- **Prompt A**
Answer these questions about the interview excerpt below, one line each:
(i) What phrase has Senator Bennet heard used to describe him?
(ii) Which two senators does Laura Knoy say the progressive or liberal wing seems drawn to?
(iii) Besides his work in the Senate, which two roles does Bennet name?

- **Text excerpt**
Senator Michael Bennet:
I think I once heard myself described as a pragmatic idealist. And I'll take that pragmatic, because I think we need to get stuff done in idealist, because I believe in democracy. I believe it's essential to humanity that our democracy survive. And that's the way that I've approached the work in the Senate as a school superintendent and as a candidate for president.

Laura Knoy:
So I definitely talk about some of the issues in just a moment, Senator Bennet, but so far, the more progressive or liberal wing, call it what you want, seems to be gravitating towards Senator Sanders and Senator Warren. And the more moderate wing seems to be gravitating towards Joe Biden and Pete Buttigieg. So how are you going to sort of get a wedge in there into that ankle of the field?

- **Supplied records**
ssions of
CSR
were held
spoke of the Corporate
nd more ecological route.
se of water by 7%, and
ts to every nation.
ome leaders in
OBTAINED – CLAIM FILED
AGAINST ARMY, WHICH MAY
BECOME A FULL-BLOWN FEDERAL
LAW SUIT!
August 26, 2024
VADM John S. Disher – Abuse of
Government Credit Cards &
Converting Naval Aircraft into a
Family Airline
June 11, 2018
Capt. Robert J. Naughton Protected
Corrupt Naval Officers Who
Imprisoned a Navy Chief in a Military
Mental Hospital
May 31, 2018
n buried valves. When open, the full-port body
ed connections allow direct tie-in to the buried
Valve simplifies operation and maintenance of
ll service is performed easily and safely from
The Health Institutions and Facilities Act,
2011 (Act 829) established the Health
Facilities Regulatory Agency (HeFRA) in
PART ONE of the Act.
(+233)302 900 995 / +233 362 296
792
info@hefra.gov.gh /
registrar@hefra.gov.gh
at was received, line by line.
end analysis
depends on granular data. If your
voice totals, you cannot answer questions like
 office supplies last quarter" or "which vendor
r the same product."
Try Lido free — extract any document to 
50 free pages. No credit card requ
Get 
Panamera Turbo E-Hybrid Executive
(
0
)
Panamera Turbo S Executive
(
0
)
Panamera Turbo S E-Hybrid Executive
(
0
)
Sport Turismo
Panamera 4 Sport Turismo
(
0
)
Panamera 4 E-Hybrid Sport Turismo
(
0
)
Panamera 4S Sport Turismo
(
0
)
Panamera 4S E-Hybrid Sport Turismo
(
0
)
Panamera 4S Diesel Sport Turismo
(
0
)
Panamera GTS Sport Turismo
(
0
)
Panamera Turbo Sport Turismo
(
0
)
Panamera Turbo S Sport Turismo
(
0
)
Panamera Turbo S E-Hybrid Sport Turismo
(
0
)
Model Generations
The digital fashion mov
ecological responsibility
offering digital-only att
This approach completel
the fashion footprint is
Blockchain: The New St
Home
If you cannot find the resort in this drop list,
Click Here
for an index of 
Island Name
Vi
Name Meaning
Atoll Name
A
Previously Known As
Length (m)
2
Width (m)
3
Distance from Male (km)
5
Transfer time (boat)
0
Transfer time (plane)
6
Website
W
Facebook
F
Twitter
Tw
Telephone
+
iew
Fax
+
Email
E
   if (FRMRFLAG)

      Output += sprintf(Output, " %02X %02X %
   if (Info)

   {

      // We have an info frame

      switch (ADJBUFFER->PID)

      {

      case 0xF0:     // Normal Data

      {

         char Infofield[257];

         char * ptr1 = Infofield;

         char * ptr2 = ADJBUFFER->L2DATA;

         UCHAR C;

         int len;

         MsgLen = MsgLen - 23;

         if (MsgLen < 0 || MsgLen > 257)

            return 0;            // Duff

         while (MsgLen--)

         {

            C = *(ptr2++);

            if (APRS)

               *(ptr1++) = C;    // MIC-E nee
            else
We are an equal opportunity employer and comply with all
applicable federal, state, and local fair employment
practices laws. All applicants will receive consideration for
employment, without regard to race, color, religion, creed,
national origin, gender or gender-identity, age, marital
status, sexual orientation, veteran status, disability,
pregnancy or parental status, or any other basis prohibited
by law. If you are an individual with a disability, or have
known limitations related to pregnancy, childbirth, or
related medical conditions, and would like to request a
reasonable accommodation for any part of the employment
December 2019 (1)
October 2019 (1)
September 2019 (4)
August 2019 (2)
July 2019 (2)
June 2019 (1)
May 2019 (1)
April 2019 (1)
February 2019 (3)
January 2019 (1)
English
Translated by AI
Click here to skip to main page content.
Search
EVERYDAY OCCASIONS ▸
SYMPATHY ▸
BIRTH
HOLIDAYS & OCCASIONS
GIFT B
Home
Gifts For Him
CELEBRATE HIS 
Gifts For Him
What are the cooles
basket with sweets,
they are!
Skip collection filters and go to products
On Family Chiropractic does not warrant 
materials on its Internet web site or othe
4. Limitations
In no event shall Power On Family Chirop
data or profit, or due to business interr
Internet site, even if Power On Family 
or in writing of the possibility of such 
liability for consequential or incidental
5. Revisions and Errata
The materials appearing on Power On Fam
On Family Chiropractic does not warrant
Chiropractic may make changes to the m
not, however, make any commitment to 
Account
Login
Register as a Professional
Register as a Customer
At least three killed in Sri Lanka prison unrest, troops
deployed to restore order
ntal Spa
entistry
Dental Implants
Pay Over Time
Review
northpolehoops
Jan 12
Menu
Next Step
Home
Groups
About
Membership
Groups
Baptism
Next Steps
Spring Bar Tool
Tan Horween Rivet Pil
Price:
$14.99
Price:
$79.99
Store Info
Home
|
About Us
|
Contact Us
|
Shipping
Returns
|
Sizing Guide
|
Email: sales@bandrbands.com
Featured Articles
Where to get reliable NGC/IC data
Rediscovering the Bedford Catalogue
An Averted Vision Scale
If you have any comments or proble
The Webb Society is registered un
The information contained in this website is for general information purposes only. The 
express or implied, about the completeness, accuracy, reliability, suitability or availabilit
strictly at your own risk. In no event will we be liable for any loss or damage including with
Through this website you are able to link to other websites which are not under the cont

- **Prompt B**
Find each line in the rows above that contains the word "Executive", and copy those lines out.

- **Exercise response A**
(i) A pragmatic idealist.
(ii) Senator Sanders and Senator Warren.
(iii) School superintendent and candidate for president.

- **Exercise response B**
Panamera Turbo E-Hybrid Executive
Panamera Turbo S Executive
Panamera Turbo S E-Hybrid Executive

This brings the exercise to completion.